Exercise inputs ->
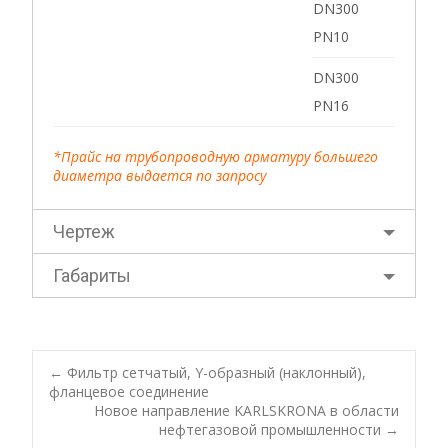
DN300
PN10
DN300
PN16
*Прайс на трубопроводную арматуру большего
диаметра выдается по запросу
Чертеж
Габариты
←
Фильтр сетчатый, Y-образный (наклонный),
фланцевое соединение
Post navigation
Новое направление KARLSKRONA в области
нефтегазовой промышленности
→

Instructions to follow -> Restate word for word the lines running from the line that holds "трубопроводную арматуру большего" to the final line of the entries.

Exercise answer ->
*Прайс на трубопроводную арматуру большего
диаметра выдается по запросу
Чертеж
Габариты
←
Фильтр сетчатый, Y-образный (наклонный),
фланцевое соединение
Post navigation
Новое направление KARLSKRONA в области
нефтегазовой промышленности
→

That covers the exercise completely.